Holders or beneficial owners of the Existing Capital Securities that are located in Italy can tender Existing Capital Securities for purchase through authorized persons (such as investment firms, banks or financial intermediaries permitted to conduct such activities in the Republic of Italy in accordance with the Financial Services Act, CONSOB Regulation No. 20307 of 15 February 2018, as amended from time to time, and Legislative Decree No. 385 of September 1, 1993, as amended from time to time) and in compliance with applicable laws and regulations or with requirements imposed by CONSOB or any other Italian authority.
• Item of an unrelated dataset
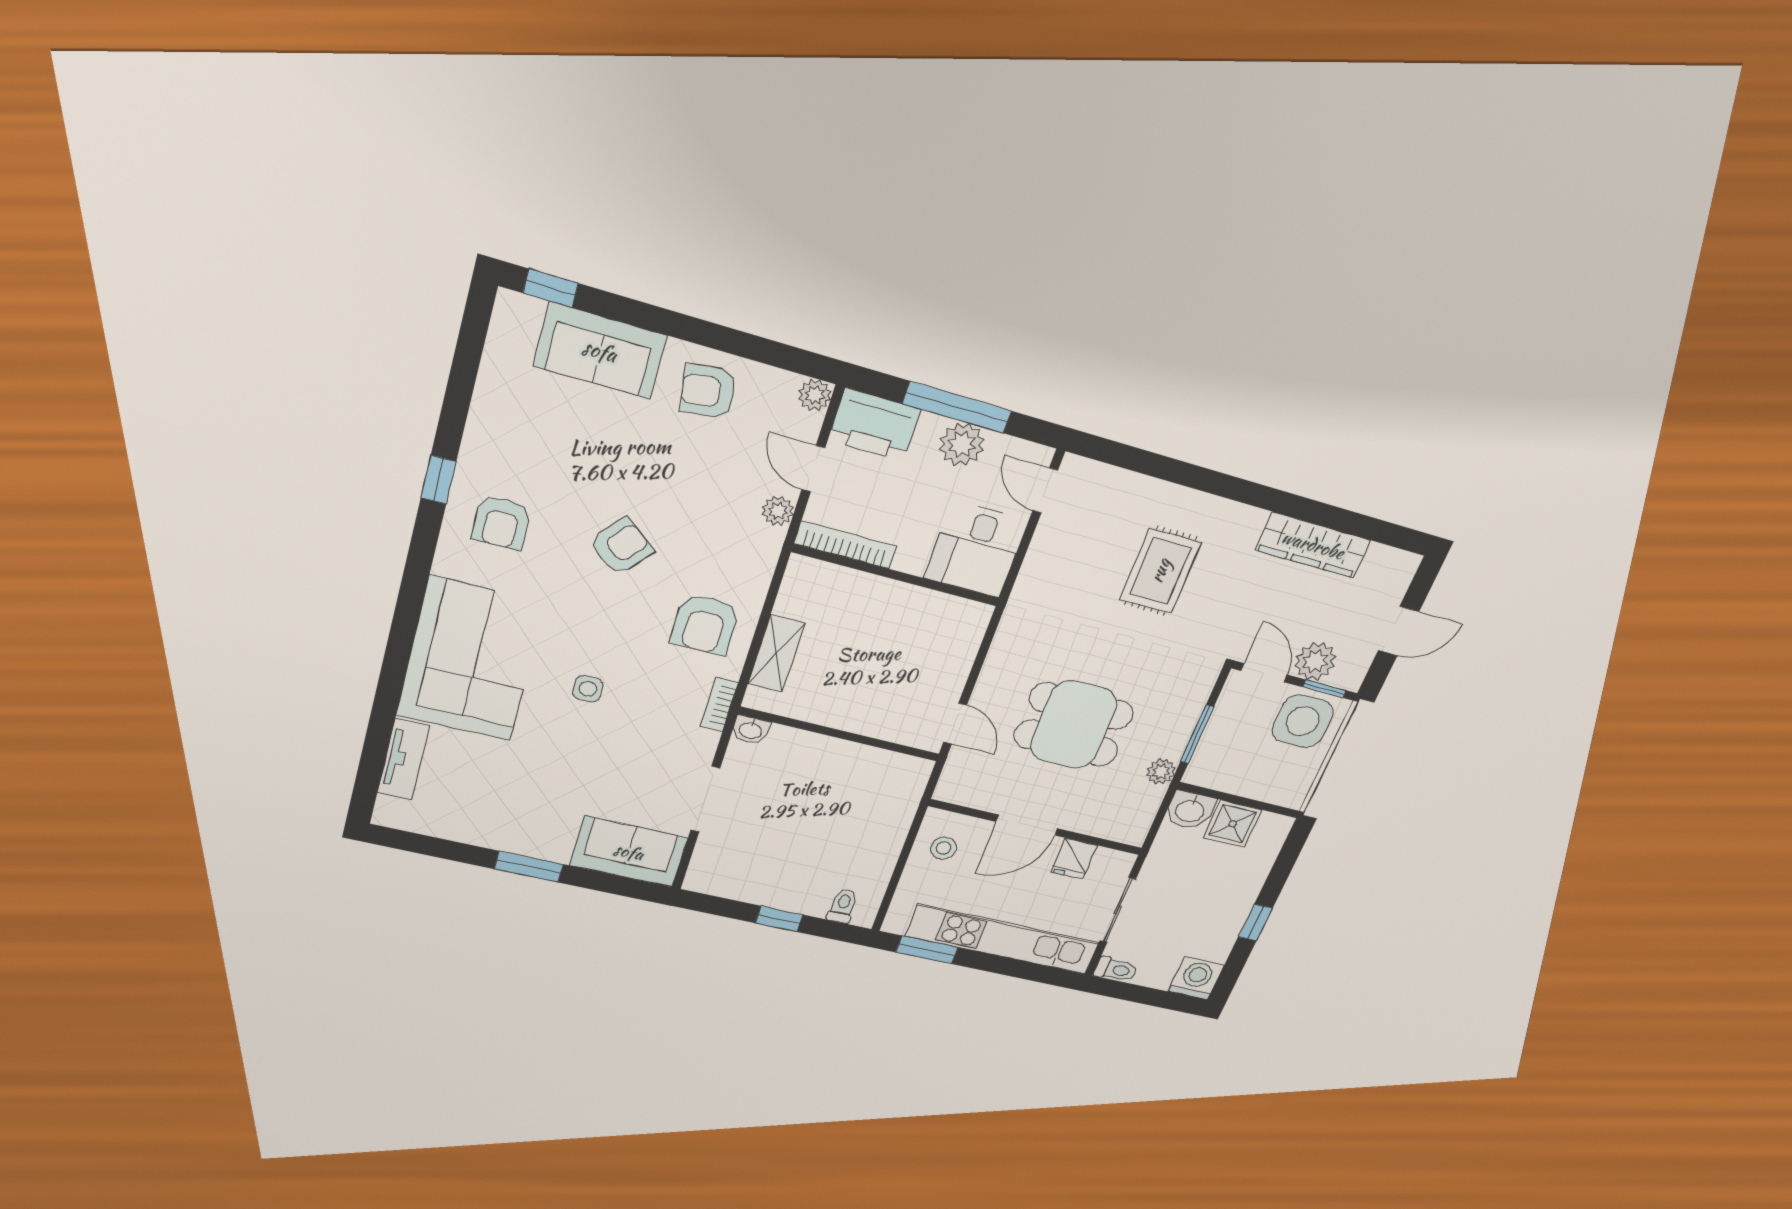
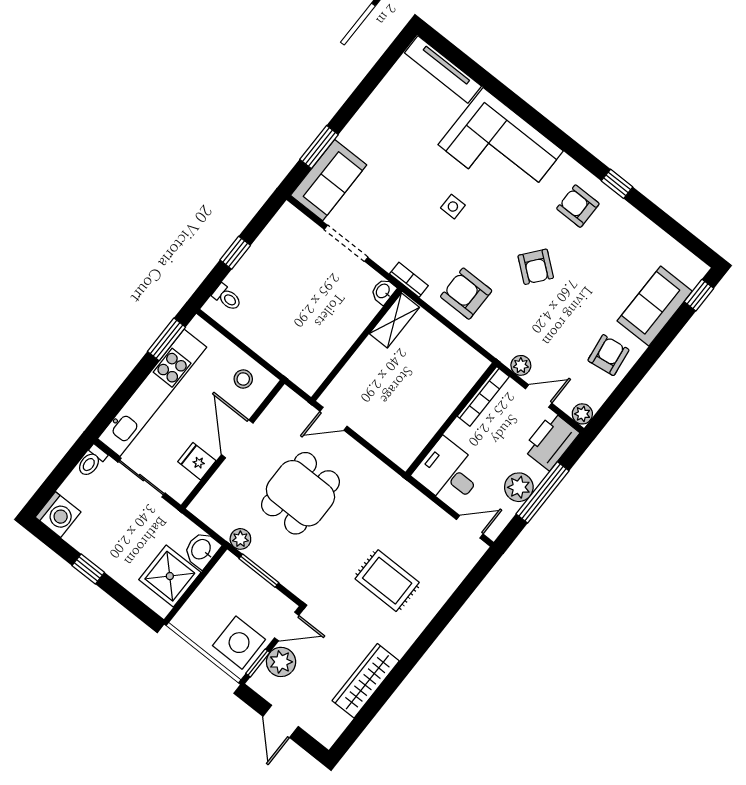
shelving: (776, 653) -> (394, 321), moved, turned 90
tv unit: (403, 759) -> (443, 70), width x1.41
shower: (1233, 824) -> (170, 576), width x1.36, depth x1.36
window: (529, 867) -> (319, 147), moved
Each intermediary must comply with the applicable laws and regulations concerning information duties vis à vis its clients in connection with the Existing Capital Securities, the Tender Offer or this Tender Offer Memorandum.
Disclaimer
The information contained herein is not for release, publication or distribution, in whole or in part, directly or indirectly, in or into the United States, Australia, Canada, Hong Kong, Japan, New Zealand, Singapore, South Africa or such other countries or otherwise in such circumstances in which the release, publication or distribution would be unlawful. The information contained herein does not constitute an offer to sell or the solicitation of an offer to buy, nor shall there be any sale of, the New Capital Securities in any jurisdiction in which such offer, solicitation or sale would be unlawful prior to registration, exemption from registration or qualification under the securities laws of any such jurisdiction. No actions have been taken to register or qualify the New Capital Securities, or otherwise to permit a public offering of the New Capital Securities, in any jurisdiction.
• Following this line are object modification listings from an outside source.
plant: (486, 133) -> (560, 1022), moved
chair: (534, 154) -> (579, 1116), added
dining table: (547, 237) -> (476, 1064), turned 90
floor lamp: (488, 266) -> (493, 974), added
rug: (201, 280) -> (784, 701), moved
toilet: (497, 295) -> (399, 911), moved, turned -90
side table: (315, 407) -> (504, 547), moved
This communication does not constitute an offer of the New Capital Securities for sale in the United States. The New Capital Securities have not been and will not be registered under the Securities Act or under the applicable securities laws of any state of the United States, and the New Capital Securities may not be offered, sold, pledged or otherwise transferred, directly or indirectly, within the United States or to, or for the account or benefit of, any U.S. person (as such terms are defined in Regulation S under the Securities Act) except pursuant to an applicable exemption from, or in a transaction not subject to, the registration requirements of the Securities Act.
This communication does not constitute an offer of the New Capital Securities to the public in the United Kingdom. No information memorandum has been or will be approved in the United Kingdom in respect of the New Capital Securities. Consequently, this communication is addressed to and directed only at persons in the United Kingdom in circumstances where provisions of section 21(1) of the Financial Services and Markets Act 2000 as amended, do not apply and are solely directed at persons in the United Kingdom who (i) have professional experience in matters relating to investments falling within Article 19(5) of the Order, (ii) are persons falling within Article 49(2)(a) to (d) of the Order, or (iii) are other persons to whom it may be otherwise lawfully communicated (all such persons together being referred to as “relevant persons”). This release is directed only at relevant persons and any person who is not a relevant person must not act or rely on this release or any of its contents.